- **ACTIVITY**
Please return the data that follows precisely as written, but without the images.

•••••

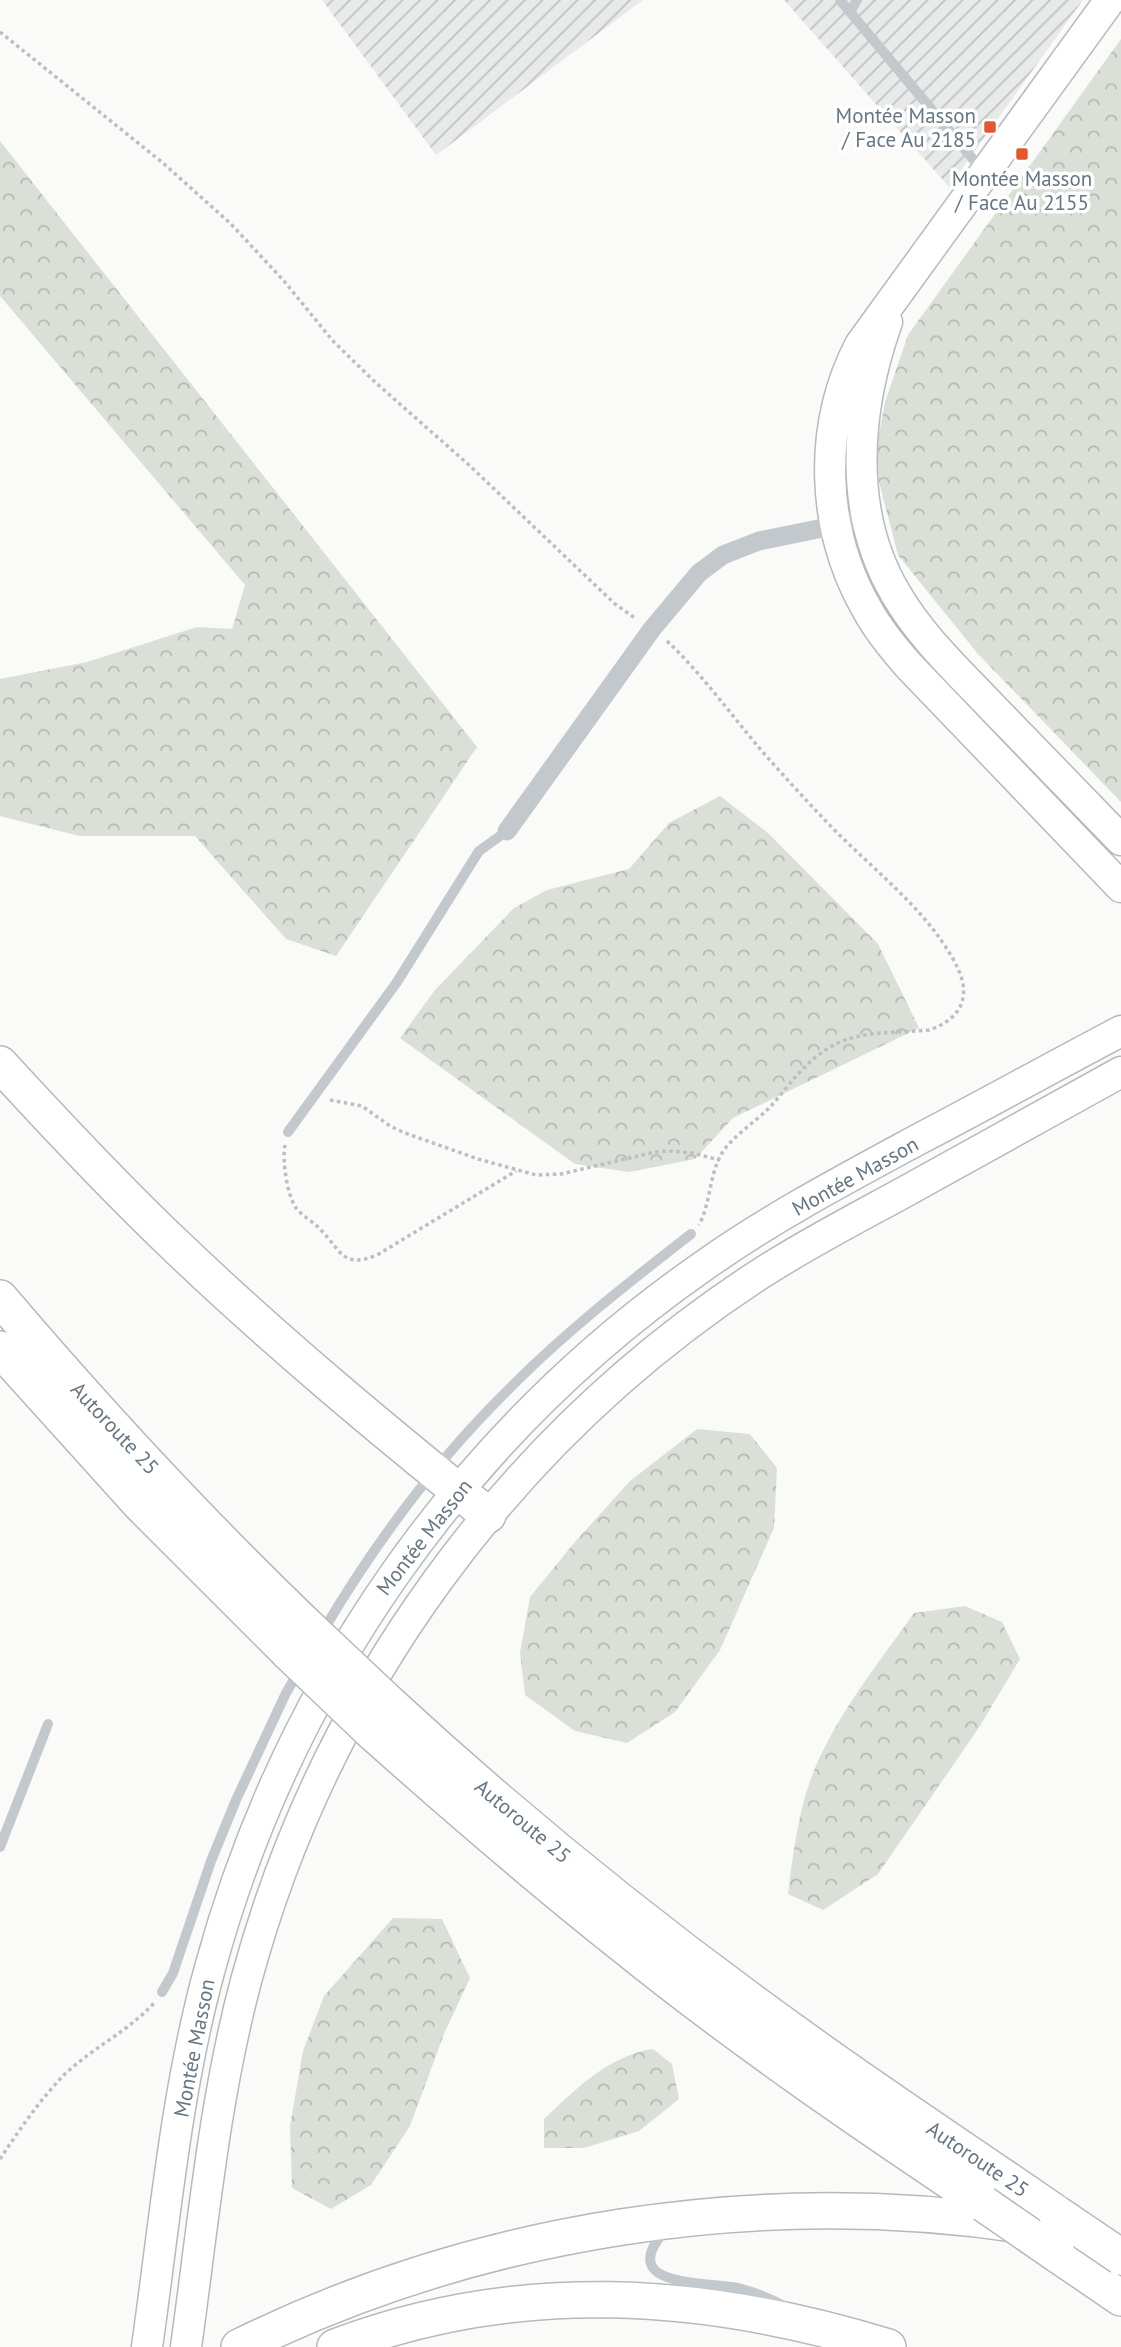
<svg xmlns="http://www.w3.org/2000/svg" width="1121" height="2347" viewBox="0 0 1121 2347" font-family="'PT Sans',sans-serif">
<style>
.industrial{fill:url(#industrial-furrows)}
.forest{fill:url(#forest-crowns)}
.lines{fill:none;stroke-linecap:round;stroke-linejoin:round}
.primary-casing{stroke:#b5babe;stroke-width:33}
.highway-casing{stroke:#b4b9bd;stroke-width:38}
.path{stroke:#bbbfc2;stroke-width:3.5;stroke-dasharray:3.5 3.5;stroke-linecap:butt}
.lane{stroke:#c3c8cc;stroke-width:10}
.street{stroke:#c3c8cc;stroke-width:19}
.primary{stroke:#fff;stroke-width:30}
.highway{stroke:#fff;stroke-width:35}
.highway-bridge-casing{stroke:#b4b9bd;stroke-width:38;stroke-linecap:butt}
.highway-bridge{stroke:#fff;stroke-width:35}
.poi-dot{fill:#e4572e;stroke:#fff;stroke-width:2.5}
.labels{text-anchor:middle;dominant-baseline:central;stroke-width:7;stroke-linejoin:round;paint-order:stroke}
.poi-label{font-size:21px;fill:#657683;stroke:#fff;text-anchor:end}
.street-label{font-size:21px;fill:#657683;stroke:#fff}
</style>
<defs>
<pattern id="industrial-furrows" width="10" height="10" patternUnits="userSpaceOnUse" patternTransform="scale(1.75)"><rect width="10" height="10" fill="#e8e9e9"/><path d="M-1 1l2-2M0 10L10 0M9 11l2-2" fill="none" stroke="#c0c1c2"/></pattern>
<pattern id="forest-crowns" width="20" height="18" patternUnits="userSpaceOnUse" patternTransform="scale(1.75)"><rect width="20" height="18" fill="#dadfd7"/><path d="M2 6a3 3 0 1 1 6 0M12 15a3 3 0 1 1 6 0" fill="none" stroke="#b4b9b4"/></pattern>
</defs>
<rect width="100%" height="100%" fill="#fafaf8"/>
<!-- industrial -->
<path class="industrial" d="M322,0H643L436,155Z
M784,0H1083L949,187Z"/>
<!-- forest -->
<path class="forest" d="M1121,39V802L978,654L898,555L879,482L877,444L885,402L908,335Z
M0,141L477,747L336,956L286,939L195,836H80L0,816V679L87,662L197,627L232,629L245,585L0,296Z
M720,796L768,833L878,944L919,1028L733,1118L695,1159L629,1172L575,1164L400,1038L435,990L514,908L547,890L629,869L669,823Z
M697,1429L750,1434L777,1468L774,1528L720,1650L675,1712L627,1743L575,1731L525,1695L520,1653L530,1597L574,1543L630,1481Z
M965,1606L1002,1622L1020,1659L978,1729L878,1874L823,1910L788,1894C793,1854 798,1811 813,1773C837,1714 878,1664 914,1613Z
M393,1918L442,1919L470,1978L444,2034L410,2126L371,2185L331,2209L292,2188L290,2126L303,2051L324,1996Z
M653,2049L672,2064L679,2099L639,2131L584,2148H544V2119C576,2089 608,2056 653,2049Z"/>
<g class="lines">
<!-- primary casing -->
<g class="primary-casing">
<path id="primary" d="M1110,0L860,345C817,428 821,530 868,611C879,631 894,649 909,666L1121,887
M887,322C856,409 847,512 896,594C921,637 958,671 992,707C1035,751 1078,796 1121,840
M147,2347C165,2220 176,2091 210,1968C287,1685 461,1435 702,1267C771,1218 847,1178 921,1138C988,1103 1054,1066 1121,1031
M186,2347C203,2225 214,2101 246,1981C324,1691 508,1438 760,1274C805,1245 853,1220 899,1195C973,1154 1047,1113 1121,1072"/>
</g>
<!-- highway casing -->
<g class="highway-casing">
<path id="highway" d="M0,1064C56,1125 113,1186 174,1244C273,1339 380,1428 488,1515
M0,1298C97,1412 198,1521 305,1624
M0,1349L141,1505L289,1653
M390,1704C520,1824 658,1935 802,2038C885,2098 971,2154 1056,2213
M373,1733C455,1806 537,1877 623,1945C738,2038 861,2122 984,2204
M1058,2255L1121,2298
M239,2347C479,2229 757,2186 1021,2225
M335,2347C518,2278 703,2290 888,2347"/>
</g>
<!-- path -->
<path class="path" d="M0,32L163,163L231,224L284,281L333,341L376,383L469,465L615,604L635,618
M667,641C704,676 734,719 767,757C785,777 803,797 821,816C858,856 903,890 936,933C946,947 960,967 963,984C967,1009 950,1023 929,1030C874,1035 842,1027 800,1072C789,1083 780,1097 769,1108C754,1123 733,1136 722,1153C709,1175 711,1202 699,1225
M330,1100L362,1106L390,1126L405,1133L478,1159L536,1175L561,1174L655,1152L672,1151L692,1153L719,1160
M285,1145C282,1160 287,1195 296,1208C302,1216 314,1222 321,1230C341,1251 343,1269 377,1255L516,1171
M0,2159C20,2129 41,2098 66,2073C94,2047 130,2030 155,2002"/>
<!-- lane -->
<path class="lane" d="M840,0L982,170
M850,12L857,0
M288,1132L397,982L479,851L507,831
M323,1631C375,1543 435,1462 508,1390C564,1333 628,1283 691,1234
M0,1847L48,1724
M162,1992L173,1973L211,1861L236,1800L286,1693L299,1671
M664,2230C658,2240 647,2252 651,2264C657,2285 719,2284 738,2288C754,2292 769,2298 784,2306"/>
<!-- street -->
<path class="street" d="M507,831L652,629L699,573L723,555L759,541L867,519"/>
<!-- primary -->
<use href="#primary" class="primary"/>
<!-- highway -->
<use href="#highway" class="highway"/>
<!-- highway-bridge casing -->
<g class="highway-bridge-casing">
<path id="highway-bridge" d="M305,1624L390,1704
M289,1653L373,1733
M984,2204L1058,2255
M1056,2213L1121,2257"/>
</g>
<!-- highway-bridge -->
<use href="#highway-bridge" class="highway-bridge"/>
</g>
<!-- markers -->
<g class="poi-dot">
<rect x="983" y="120" width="14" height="14" rx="3.5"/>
<rect x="1015" y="147" width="14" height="14" rx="3.5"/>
</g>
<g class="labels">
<!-- poi labels -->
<g class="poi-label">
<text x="976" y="115">Montée Masson<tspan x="976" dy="24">/ Face Au 2185</tspan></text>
<text x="1022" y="178" text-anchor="middle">Montée Masson<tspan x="1022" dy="24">/ Face Au 2155</tspan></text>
</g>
<!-- street labels -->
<g class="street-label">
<text transform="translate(855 1176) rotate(-29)">Montée Masson</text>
<text transform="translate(115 1428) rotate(47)">Autoroute 25</text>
<text transform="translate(424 1537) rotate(-52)">Montée Masson</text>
<text transform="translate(523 1821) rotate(40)">Autoroute 25</text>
<text transform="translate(194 2048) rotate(-79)">Montée Masson</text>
<text transform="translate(978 2159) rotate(34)">Autoroute 25</text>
</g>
</g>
</svg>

•••••

- **TASK RESULT**
<svg xmlns="http://www.w3.org/2000/svg" width="1121" height="2347" viewBox="0 0 1121 2347" font-family="'PT Sans',sans-serif">
<style>
.industrial{fill:url(#industrial-furrows)}
.forest{fill:url(#forest-crowns)}
.lines{fill:none;stroke-linecap:round;stroke-linejoin:round}
.primary-casing{stroke:#b5babe;stroke-width:33}
.highway-casing{stroke:#b4b9bd;stroke-width:38}
.path{stroke:#bbbfc2;stroke-width:3.5;stroke-dasharray:3.5 3.5;stroke-linecap:butt}
.lane{stroke:#c3c8cc;stroke-width:10}
.street{stroke:#c3c8cc;stroke-width:19}
.primary{stroke:#fff;stroke-width:30}
.highway{stroke:#fff;stroke-width:35}
.highway-bridge-casing{stroke:#b4b9bd;stroke-width:38;stroke-linecap:butt}
.highway-bridge{stroke:#fff;stroke-width:35}
.poi-dot{fill:#e4572e;stroke:#fff;stroke-width:2.5}
.labels{text-anchor:middle;dominant-baseline:central;stroke-width:7;stroke-linejoin:round;paint-order:stroke}
.poi-label{font-size:21px;fill:#657683;stroke:#fff;text-anchor:end}
.street-label{font-size:21px;fill:#657683;stroke:#fff}
</style>
<defs>
<pattern id="industrial-furrows" width="10" height="10" patternUnits="userSpaceOnUse" patternTransform="scale(1.75)"><rect width="10" height="10" fill="#e8e9e9"/><path d="M-1 1l2-2M0 10L10 0M9 11l2-2" fill="none" stroke="#c0c1c2"/></pattern>
<pattern id="forest-crowns" width="20" height="18" patternUnits="userSpaceOnUse" patternTransform="scale(1.75)"><rect width="20" height="18" fill="#dadfd7"/><path d="M2 6a3 3 0 1 1 6 0M12 15a3 3 0 1 1 6 0" fill="none" stroke="#b4b9b4"/></pattern>
</defs>
<rect width="100%" height="100%" fill="#fafaf8"/>
<!-- industrial -->
<path class="industrial" d="M322,0H643L436,155Z
M784,0H1083L949,187Z"/>
<!-- forest -->
<path class="forest" d="M1121,39V802L978,654L898,555L879,482L877,444L885,402L908,335Z
M0,141L477,747L336,956L286,939L195,836H80L0,816V679L87,662L197,627L232,629L245,585L0,296Z
M720,796L768,833L878,944L919,1028L733,1118L695,1159L629,1172L575,1164L400,1038L435,990L514,908L547,890L629,869L669,823Z
M697,1429L750,1434L777,1468L774,1528L720,1650L675,1712L627,1743L575,1731L525,1695L520,1653L530,1597L574,1543L630,1481Z
M965,1606L1002,1622L1020,1659L978,1729L878,1874L823,1910L788,1894C793,1854 798,1811 813,1773C837,1714 878,1664 914,1613Z
M393,1918L442,1919L470,1978L444,2034L410,2126L371,2185L331,2209L292,2188L290,2126L303,2051L324,1996Z
M653,2049L672,2064L679,2099L639,2131L584,2148H544V2119C576,2089 608,2056 653,2049Z"/>
<g class="lines">
<!-- primary casing -->
<g class="primary-casing">
<path id="primary" d="M1110,0L860,345C817,428 821,530 868,611C879,631 894,649 909,666L1121,887
M887,322C856,409 847,512 896,594C921,637 958,671 992,707C1035,751 1078,796 1121,840
M147,2347C165,2220 176,2091 210,1968C287,1685 461,1435 702,1267C771,1218 847,1178 921,1138C988,1103 1054,1066 1121,1031
M186,2347C203,2225 214,2101 246,1981C324,1691 508,1438 760,1274C805,1245 853,1220 899,1195C973,1154 1047,1113 1121,1072"/>
</g>
<!-- highway casing -->
<g class="highway-casing">
<path id="highway" d="M0,1064C56,1125 113,1186 174,1244C273,1339 380,1428 488,1515
M0,1298C97,1412 198,1521 305,1624
M0,1349L141,1505L289,1653
M390,1704C520,1824 658,1935 802,2038C885,2098 971,2154 1056,2213
M373,1733C455,1806 537,1877 623,1945C738,2038 861,2122 984,2204
M1058,2255L1121,2298
M239,2347C479,2229 757,2186 1021,2225
M335,2347C518,2278 703,2290 888,2347"/>
</g>
<!-- path -->
<path class="path" d="M0,32L163,163L231,224L284,281L333,341L376,383L469,465L615,604L635,618
M667,641C704,676 734,719 767,757C785,777 803,797 821,816C858,856 903,890 936,933C946,947 960,967 963,984C967,1009 950,1023 929,1030C874,1035 842,1027 800,1072C789,1083 780,1097 769,1108C754,1123 733,1136 722,1153C709,1175 711,1202 699,1225
M330,1100L362,1106L390,1126L405,1133L478,1159L536,1175L561,1174L655,1152L672,1151L692,1153L719,1160
M285,1145C282,1160 287,1195 296,1208C302,1216 314,1222 321,1230C341,1251 343,1269 377,1255L516,1171
M0,2159C20,2129 41,2098 66,2073C94,2047 130,2030 155,2002"/>
<!-- lane -->
<path class="lane" d="M840,0L982,170
M850,12L857,0
M288,1132L397,982L479,851L507,831
M323,1631C375,1543 435,1462 508,1390C564,1333 628,1283 691,1234
M0,1847L48,1724
M162,1992L173,1973L211,1861L236,1800L286,1693L299,1671
M664,2230C658,2240 647,2252 651,2264C657,2285 719,2284 738,2288C754,2292 769,2298 784,2306"/>
<!-- street -->
<path class="street" d="M507,831L652,629L699,573L723,555L759,541L867,519"/>
<!-- primary -->
<use href="#primary" class="primary"/>
<!-- highway -->
<use href="#highway" class="highway"/>
<!-- highway-bridge casing -->
<g class="highway-bridge-casing">
<path id="highway-bridge" d="M305,1624L390,1704
M289,1653L373,1733
M984,2204L1058,2255
M1056,2213L1121,2257"/>
</g>
<!-- highway-bridge -->
<use href="#highway-bridge" class="highway-bridge"/>
</g>
<!-- markers -->
<g class="poi-dot">
<rect x="983" y="120" width="14" height="14" rx="3.5"/>
<rect x="1015" y="147" width="14" height="14" rx="3.5"/>
</g>
<g class="labels">
<!-- poi labels -->
<g class="poi-label">
<text x="976" y="115">Montée Masson<tspan x="976" dy="24">/ Face Au 2185</tspan></text>
<text x="1022" y="178" text-anchor="middle">Montée Masson<tspan x="1022" dy="24">/ Face Au 2155</tspan></text>
</g>
<!-- street labels -->
<g class="street-label">
<text transform="translate(855 1176) rotate(-29)">Montée Masson</text>
<text transform="translate(115 1428) rotate(47)">Autoroute 25</text>
<text transform="translate(424 1537) rotate(-52)">Montée Masson</text>
<text transform="translate(523 1821) rotate(40)">Autoroute 25</text>
<text transform="translate(194 2048) rotate(-79)">Montée Masson</text>
<text transform="translate(978 2159) rotate(34)">Autoroute 25</text>
</g>
</g>
</svg>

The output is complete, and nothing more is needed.